Fifty-eight percent said they support requiring employees to contribute at least 10 percent of their wages toward their pensions, an issue addressed in the law by prohibiting local governments from picking up any portion of an employee’s share.

Fifty-seven percent like the idea of getting rid of automatic step or longevity pay raises in favor of a merit-pay system. The proposed two-year, $55.5 billion budget under consideration in the Senate incorporates similar language but only for public school teachers.

The minimum health insurance and pension contribution issues appear to have more support among union households, indicating a possible divide among private-sector and public-sector union members.

We Are Ohio, a coalition of public and private-sector unions, Democrats, and other groups, is using volunteers and paid petition circulators to obtain and file 231,147 valid signatures of registered voters.

“The overall message we’re seeing in the Quinnipiac Poll is what we’re seeing on the ground, a lot of enthusiasm and support for repeal of Senate Bill 5,” We Are Ohio spokesman Melissa Fazekas said. “We’re concentrating on getting the number of valid signatures to get the issue on the ballot through June 30.

“It comes down to making sure that people understand what the direct consequences of Senate Bill 5 are: an attack on working families and employees’ rights and safety,” she said.

The filing of signatures automatically would prevent Senate Bill 5 from taking effect while Secretary of State Jon Husted’s office and county boards of elections scrutinize the signatures. If enough signatures hold up, the law would stay in limbo until after the election and would never take effect if voters reject it.

A ‘classic campaign’

“This election is a classic campaign over how the issue is framed,” John Green, director of the Ray C. Bliss Institute of Applied Politics, said. “If it’s framed as an attack on collective bargaining and organized labor, voters are likely to strongly favor repeal.

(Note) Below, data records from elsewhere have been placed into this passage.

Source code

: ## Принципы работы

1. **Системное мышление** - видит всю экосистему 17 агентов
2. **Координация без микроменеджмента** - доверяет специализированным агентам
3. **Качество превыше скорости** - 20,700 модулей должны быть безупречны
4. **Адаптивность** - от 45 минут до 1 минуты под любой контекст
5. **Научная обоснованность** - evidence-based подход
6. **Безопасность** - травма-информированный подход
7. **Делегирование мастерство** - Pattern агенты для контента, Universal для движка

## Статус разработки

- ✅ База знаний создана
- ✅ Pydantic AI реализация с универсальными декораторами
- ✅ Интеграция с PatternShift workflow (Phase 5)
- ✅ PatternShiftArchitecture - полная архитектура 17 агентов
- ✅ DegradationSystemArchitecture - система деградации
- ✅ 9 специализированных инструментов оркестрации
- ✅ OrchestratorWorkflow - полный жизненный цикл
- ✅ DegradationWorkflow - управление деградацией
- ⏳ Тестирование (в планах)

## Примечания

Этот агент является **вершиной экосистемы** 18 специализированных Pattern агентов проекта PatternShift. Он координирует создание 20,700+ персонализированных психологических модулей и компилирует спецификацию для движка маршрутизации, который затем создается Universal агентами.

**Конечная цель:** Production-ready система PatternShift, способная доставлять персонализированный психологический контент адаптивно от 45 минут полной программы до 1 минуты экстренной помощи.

“If it’s framed in terms of reducing the size of government, creating jobs, and making government more efficient, which is what a lot of the proponents argued when the legislation was going through, then voters are likely to support Senate Bill 5,” he said. “There’s going to be a lot of politics between now and the fall over what people think about the bill.”

Support for the law

While the nation as a whole will be watching, Ms. Heimlich of Americans for Prosperity-Ohio said Senate Bill 5 is critical to Ohio and its people.

“We are still working on messaging at this point, but it’s my belief that there are two critical issues that we need to educate people about,” she said. “Senate Bill 5 is a way to give government the ability to manage its work force and to bring government back in line with private-sector pay.

“It also gives public employees a real choice as to whether to join a union,” she said. “Under the law before Senate Bill 5, if you chose not to join, you still could be forced to pay a fair-share fee.’’

The pro-Senate Bill 5 committee, while headed by Mr. Flasher, is expected to involve Mr. Kasich, Senate President Tom Niehaus (R., New Richmond), and House Speaker Bill Batchelder (R., Medina). Who voters will see in TV ads, however, remains unclear.

According to Joint Legislative Ethics Committee filings, Mr. Flasher counts among his lobbying clients elements of the tobacco, energy, telecommunications, and insurance industries as well as a Cleveland arts district and the United Way of Cincinnati.

Since 2006, he has run the campaign efforts of Senate Republicans, who kept their majority margin even when Democrats made significant gains elsewhere in state government. Now they outnumber Democrats better than 2 to 1.